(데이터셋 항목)
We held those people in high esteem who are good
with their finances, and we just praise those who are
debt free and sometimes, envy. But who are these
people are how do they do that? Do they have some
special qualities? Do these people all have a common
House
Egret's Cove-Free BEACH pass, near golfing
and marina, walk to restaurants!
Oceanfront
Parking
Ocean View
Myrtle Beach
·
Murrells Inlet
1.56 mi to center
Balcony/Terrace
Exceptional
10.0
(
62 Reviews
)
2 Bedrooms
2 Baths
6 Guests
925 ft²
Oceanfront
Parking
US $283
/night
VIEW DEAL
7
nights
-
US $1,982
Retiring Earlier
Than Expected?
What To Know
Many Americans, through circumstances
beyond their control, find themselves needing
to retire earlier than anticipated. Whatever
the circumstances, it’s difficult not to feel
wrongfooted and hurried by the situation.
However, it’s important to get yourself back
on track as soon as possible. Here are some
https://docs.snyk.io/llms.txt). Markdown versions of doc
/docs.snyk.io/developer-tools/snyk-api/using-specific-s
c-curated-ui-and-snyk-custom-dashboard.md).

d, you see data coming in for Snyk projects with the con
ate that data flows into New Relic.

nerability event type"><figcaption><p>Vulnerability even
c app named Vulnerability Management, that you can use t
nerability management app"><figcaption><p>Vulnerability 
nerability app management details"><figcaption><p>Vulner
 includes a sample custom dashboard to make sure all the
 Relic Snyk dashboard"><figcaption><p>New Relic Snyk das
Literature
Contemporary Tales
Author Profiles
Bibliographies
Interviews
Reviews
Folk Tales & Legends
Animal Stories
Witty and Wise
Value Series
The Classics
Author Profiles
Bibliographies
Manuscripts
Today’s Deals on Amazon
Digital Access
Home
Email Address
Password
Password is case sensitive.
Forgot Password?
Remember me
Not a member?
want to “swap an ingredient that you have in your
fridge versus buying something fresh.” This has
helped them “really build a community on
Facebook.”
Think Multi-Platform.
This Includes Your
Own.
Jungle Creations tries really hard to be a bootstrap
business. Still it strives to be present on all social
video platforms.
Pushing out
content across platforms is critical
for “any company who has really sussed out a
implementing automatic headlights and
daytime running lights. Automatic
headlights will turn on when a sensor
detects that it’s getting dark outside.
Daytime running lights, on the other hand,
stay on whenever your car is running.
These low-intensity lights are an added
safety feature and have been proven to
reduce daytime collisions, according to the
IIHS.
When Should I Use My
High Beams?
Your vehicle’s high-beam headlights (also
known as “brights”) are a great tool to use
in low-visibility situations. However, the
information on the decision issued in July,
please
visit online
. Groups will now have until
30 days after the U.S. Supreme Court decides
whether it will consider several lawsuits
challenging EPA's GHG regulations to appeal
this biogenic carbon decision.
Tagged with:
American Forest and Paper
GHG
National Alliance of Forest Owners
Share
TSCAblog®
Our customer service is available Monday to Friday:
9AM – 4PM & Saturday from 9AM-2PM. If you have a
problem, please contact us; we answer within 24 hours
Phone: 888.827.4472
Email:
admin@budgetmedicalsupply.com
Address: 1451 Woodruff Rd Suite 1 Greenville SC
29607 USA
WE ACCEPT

▸ 할 일:
위 항목들에 실린 글을 한 줄도 빠짐없이 줄마다 똑같이 옮겨 적으세요.

▸ 작업 결과:
We held those people in high esteem who are good
with their finances, and we just praise those who are
debt free and sometimes, envy. But who are these
people are how do they do that? Do they have some
special qualities? Do these people all have a common
House
Egret's Cove-Free BEACH pass, near golfing
and marina, walk to restaurants!
Oceanfront
Parking
Ocean View
Myrtle Beach
·
Murrells Inlet
1.56 mi to center
Balcony/Terrace
Exceptional
10.0
(
62 Reviews
)
2 Bedrooms
2 Baths
6 Guests
925 ft²
Oceanfront
Parking
US $283
/night
VIEW DEAL
7
nights
-
US $1,982
Retiring Earlier
Than Expected?
What To Know
Many Americans, through circumstances
beyond their control, find themselves needing
to retire earlier than anticipated. Whatever
the circumstances, it’s difficult not to feel
wrongfooted and hurried by the situation.
However, it’s important to get yourself back
on track as soon as possible. Here are some
https://docs.snyk.io/llms.txt). Markdown versions of doc
/docs.snyk.io/developer-tools/snyk-api/using-specific-s
c-curated-ui-and-snyk-custom-dashboard.md).

d, you see data coming in for Snyk projects with the con
ate that data flows into New Relic.

nerability event type"><figcaption><p>Vulnerability even
c app named Vulnerability Management, that you can use t
nerability management app"><figcaption><p>Vulnerability 
nerability app management details"><figcaption><p>Vulner
 includes a sample custom dashboard to make sure all the
 Relic Snyk dashboard"><figcaption><p>New Relic Snyk das
Literature
Contemporary Tales
Author Profiles
Bibliographies
Interviews
Reviews
Folk Tales & Legends
Animal Stories
Witty and Wise
Value Series
The Classics
Author Profiles
Bibliographies
Manuscripts
Today’s Deals on Amazon
Digital Access
Home
Email Address
Password
Password is case sensitive.
Forgot Password?
Remember me
Not a member?
want to “swap an ingredient that you have in your
fridge versus buying something fresh.” This has
helped them “really build a community on
Facebook.”
Think Multi-Platform.
This Includes Your
Own.
Jungle Creations tries really hard to be a bootstrap
business. Still it strives to be present on all social
video platforms.
Pushing out
content across platforms is critical
for “any company who has really sussed out a
implementing automatic headlights and
daytime running lights. Automatic
headlights will turn on when a sensor
detects that it’s getting dark outside.
Daytime running lights, on the other hand,
stay on whenever your car is running.
These low-intensity lights are an added
safety feature and have been proven to
reduce daytime collisions, according to the
IIHS.
When Should I Use My
High Beams?
Your vehicle’s high-beam headlights (also
known as “brights”) are a great tool to use
in low-visibility situations. However, the
information on the decision issued in July,
please
visit online
. Groups will now have until
30 days after the U.S. Supreme Court decides
whether it will consider several lawsuits
challenging EPA's GHG regulations to appeal
this biogenic carbon decision.
Tagged with:
American Forest and Paper
GHG
National Alliance of Forest Owners
Share
TSCAblog®
Our customer service is available Monday to Friday:
9AM – 4PM & Saturday from 9AM-2PM. If you have a
problem, please contact us; we answer within 24 hours
Phone: 888.827.4472
Email:
admin@budgetmedicalsupply.com
Address: 1451 Woodruff Rd Suite 1 Greenville SC
29607 USA
WE ACCEPT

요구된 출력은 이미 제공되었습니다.